Oui, mais c’est venu plus tardivement. J’ai d’abord connu Duras par son cinéma. Toutefois, j’arrivais mal à comprendre son écriture romanesque. J’étais trop jeune peut-être. La langue de Duras a une telle amplitude… Je ne crois pas qu’on puisse y adhérer sans une certaine expérience, une certaine maturité. Je suis arrivé à entrer véritablement dans son œuvre il y a à peine deux ans. Il est donc probablement encore trop tôt pour comprendre l’influence qu’elle a eue sur moi. Je ne prétends pas être un héritier de Duras, je n’ai pas cherché à recréer son style ou à me l’approprier, mais, à bien des égards, elle m’a procuré une liberté dans l’élaboration de ma propre langue, dans le regard que je portais sur mon travail. J’ai toujours désiré être capable de « bien écrire », mais « bien écrire », ça ne veut rien dire. Il m’a fallu beaucoup de temps pour le comprendre.
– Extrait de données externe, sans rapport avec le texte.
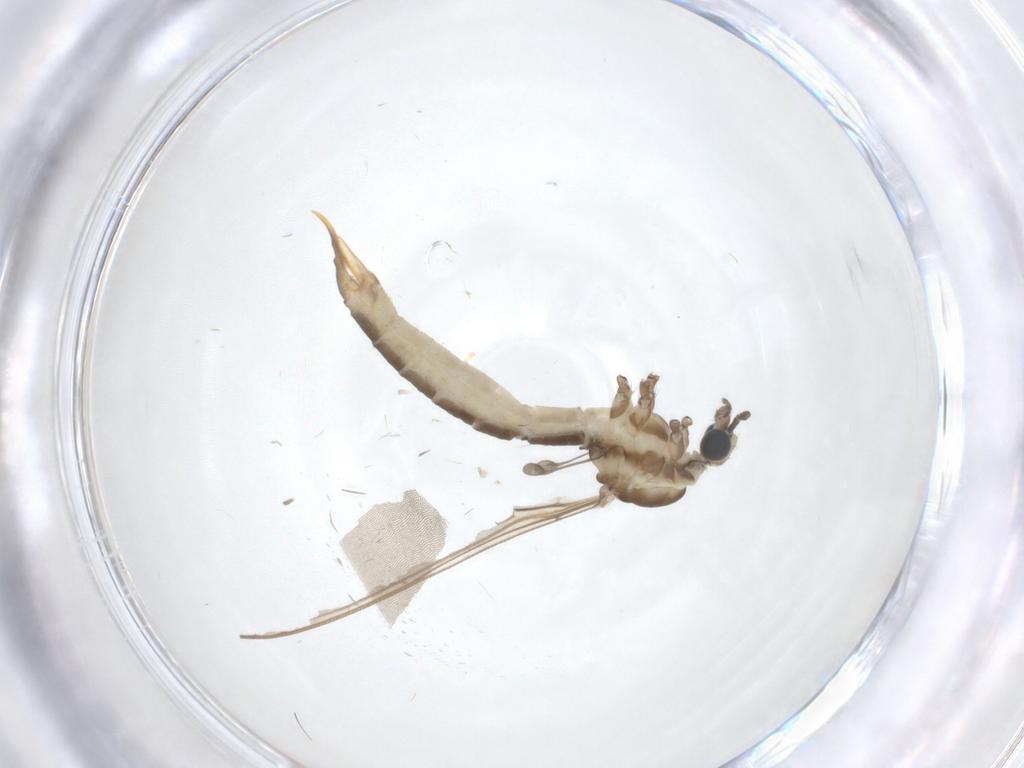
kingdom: Animalia
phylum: Arthropoda
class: Insecta
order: Diptera
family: Limoniidae
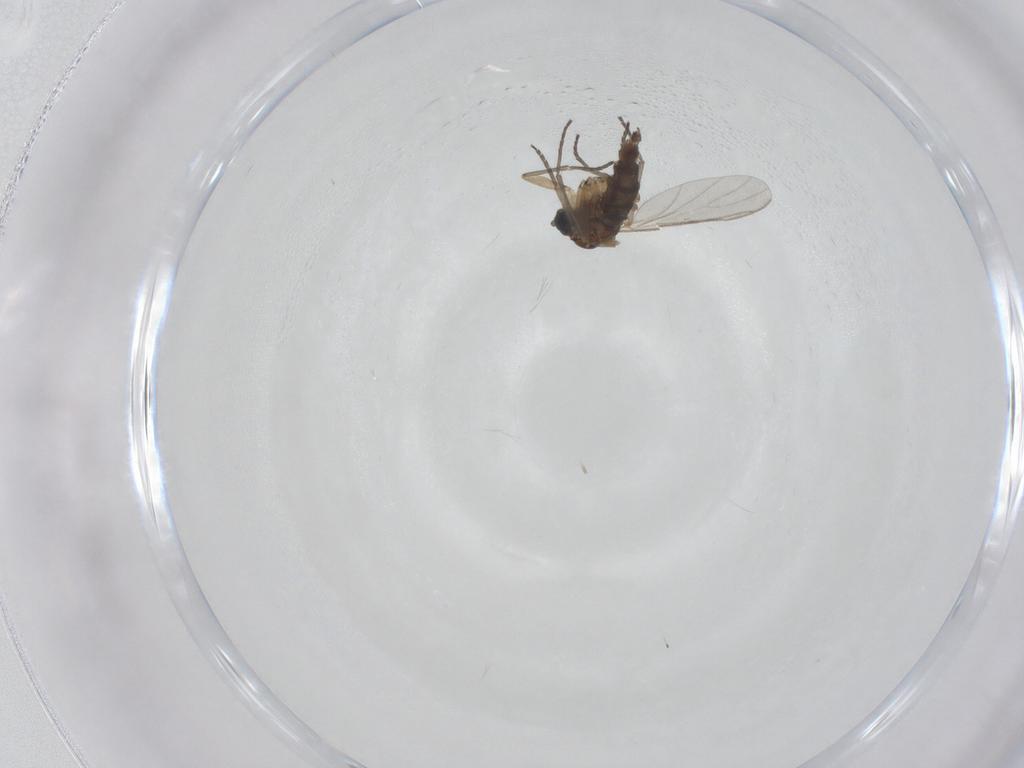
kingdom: Animalia
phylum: Arthropoda
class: Insecta
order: Diptera
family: Sciaridae
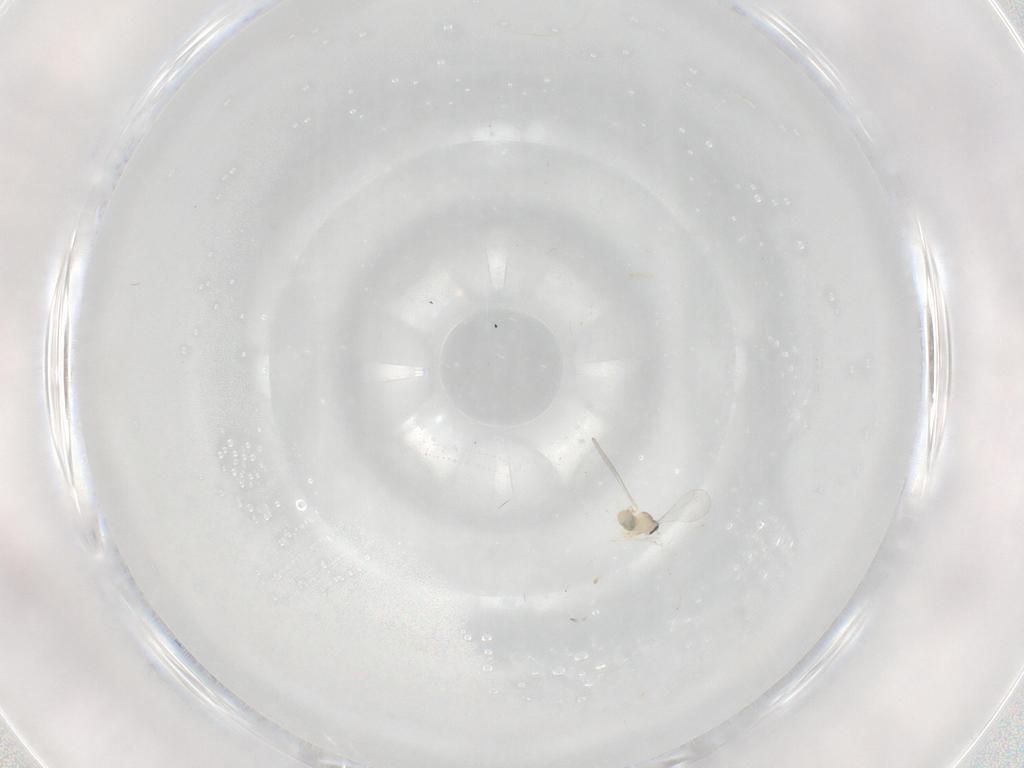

Votre écriture est sensuelle, érotique par moments. Cet érotisme était-il là au départ ou s’est-il imposé à l’histoire au fil de l’écriture?

Dès le début, je comprenais que la sexualité allait jouer un rôle important dans le roman. Je dirais même que c’est par là que l’écriture a commencé. La structure initiale s’est mise en place autour de l’évolution des rapports entre les deux personnages principaux. Toutefois, je ne parlerais peut-être pas d’érotisme, qui répond à des codes esthétiques particuliers et auxquels je n’ai pas vraiment eu recours. La représentation de la sexualité en littérature est difficile. Les clichés sont nombreux et le ridicule n’est jamais bien loin, particulièrement lorsque c’est un homme qui écrit du point de vue d’une femme. C’est entre autres pourquoi j’ai voulu éviter toute forme d’esthétisation pour ces passages. L’écriture y est très concise, descriptive et frontale. Je souhaitais surtout mettre de l’avant le rapport de la narratrice à la sexualité. Pour elle, le sexe est un langage, dont elle comprend et maîtrise parfaitement les codes. C’est un moyen de retrouver un contrôle sur sa vie et son environnement. Elle est en errance dans le monde et en elle-même, sans repère ni ancrage. Elle trouve dans la sexualité une manière de nommer les choses, ses désirs et ses volontés, d’affirmer une position dans un temps et un espace donné, ce qu’elle ne peut faire dans aucune autre sphère de sa vie.


Son corps en clair-obscur, et j’espérais. Encore plus fort, fermer, pour goûter, arriver au bout, un excès de raison, une conscience profonde et absolue de mon centre. Point blanc, point rouge. J’avalais ma salive, chaude et salée, et je sentais mon cœur battre dans mes tempes.